** Task input follows **

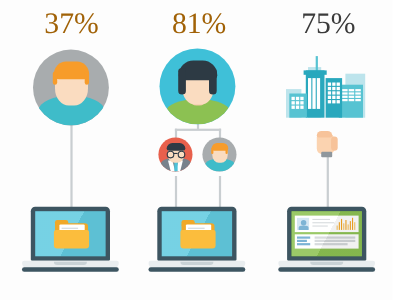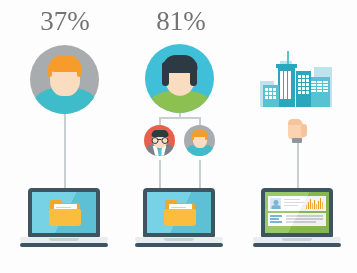--- a/index.html
+++ b/index.html
@@ -41,7 +41,7 @@
     line-height: 30px;
     white-space: nowrap;
   }
-  .pct-gray  { color: #737373; }
+  .pct-gray  { color: #a16207; }
   .pct-dark  { color: #3b3b3b; }
 
   

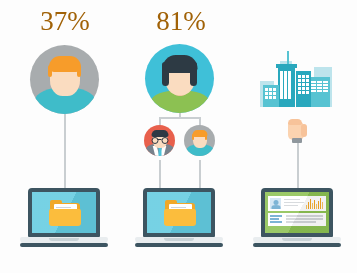--- a/index.html
+++ b/index.html
@@ -367,6 +367,7 @@
 
   <div class="col" id="col-2">
 
+    <div class="pct pct-dark">75%</div>
 
     <div class="line-v" style="left:57px; top:140px; height:50px;"></div>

** End of Task input **

### Assigned task
The data needs to be reproduced exactly, please, apart from its pictures.

### Output of the exercise
--- a/index.html
+++ b/index.html
@@ -41,7 +41,7 @@
     line-height: 30px;
     white-space: nowrap;
   }
-  .pct-gray  { color: #737373; }
+  .pct-gray  { color: #a16207; }
   .pct-dark  { color: #3b3b3b; }
 
   

--- a/index.html
+++ b/index.html
@@ -367,6 +367,7 @@
 
   <div class="col" id="col-2">
 
+    <div class="pct pct-dark">75%</div>
 
     <div class="line-v" style="left:57px; top:140px; height:50px;"></div>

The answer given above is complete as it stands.